SIM swap hackers rely on intercepting a one-time password sent by text after stealing a victim’s banking credentials, or by using the phone number as a password reset fallback. So the phone company, Tenreiro says, offered a straightforward fix: The carrier would set up a system to let the bank query phone records for any recent SIM swaps associated with a bank account before they carried out a money transfer. If a SIM swap had occurred in, say, the last two or three days, the transfer would be blocked. Because SIM swap victims can typically see within minutes that their phone has been disabled, that window of time let them report the crime before fraudsters could take advantage.
I recognize that this is a game of whack-a-mole, where one security hole is plugged and another one is discovered. But this seems a pretty solid solution.
By August of 2018, Mozambique’s largest bank was performing SIM swap checks with all the major carriers. “It reduced their SIM swap fraud to nearly zero overnight.”

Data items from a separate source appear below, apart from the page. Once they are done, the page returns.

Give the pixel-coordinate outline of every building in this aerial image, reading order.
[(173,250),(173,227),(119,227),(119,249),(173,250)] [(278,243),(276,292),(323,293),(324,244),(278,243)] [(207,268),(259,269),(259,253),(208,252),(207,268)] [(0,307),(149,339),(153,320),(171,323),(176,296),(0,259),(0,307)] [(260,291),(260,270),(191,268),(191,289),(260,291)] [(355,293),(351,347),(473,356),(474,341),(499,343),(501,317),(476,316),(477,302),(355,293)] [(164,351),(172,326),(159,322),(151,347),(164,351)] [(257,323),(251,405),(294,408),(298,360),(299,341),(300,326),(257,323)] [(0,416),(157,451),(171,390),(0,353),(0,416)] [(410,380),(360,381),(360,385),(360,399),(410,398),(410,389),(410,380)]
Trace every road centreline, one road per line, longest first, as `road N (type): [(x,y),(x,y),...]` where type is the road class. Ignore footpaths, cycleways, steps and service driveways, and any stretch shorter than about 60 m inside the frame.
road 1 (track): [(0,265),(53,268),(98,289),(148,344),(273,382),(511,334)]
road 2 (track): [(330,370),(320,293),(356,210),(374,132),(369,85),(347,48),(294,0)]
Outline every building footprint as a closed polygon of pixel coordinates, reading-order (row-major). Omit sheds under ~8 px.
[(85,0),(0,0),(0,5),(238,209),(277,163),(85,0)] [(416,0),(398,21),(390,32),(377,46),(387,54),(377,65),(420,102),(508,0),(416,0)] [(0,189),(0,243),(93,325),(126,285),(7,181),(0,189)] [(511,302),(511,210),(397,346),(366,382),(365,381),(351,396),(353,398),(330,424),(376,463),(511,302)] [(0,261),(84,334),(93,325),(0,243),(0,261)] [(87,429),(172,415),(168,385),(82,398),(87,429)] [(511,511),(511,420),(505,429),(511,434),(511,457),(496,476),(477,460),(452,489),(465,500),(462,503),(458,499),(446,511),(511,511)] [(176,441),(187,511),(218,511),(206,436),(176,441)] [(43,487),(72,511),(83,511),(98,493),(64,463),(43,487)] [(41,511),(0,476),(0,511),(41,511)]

Why is the US not following in Mozambique’s SIM-securing footsteps?
CTIA vice president for technology and cybersecurity John Marinho argued that while US carriers may not offer real-time SIM swap checks, that’s in part because the US has other protections, like geolocation checks based on banks’ mobile applications installed on smartphones, and two-factor authentication. (The latter, of course, is exactly the security measure SIM swaps attempt to circumvent.)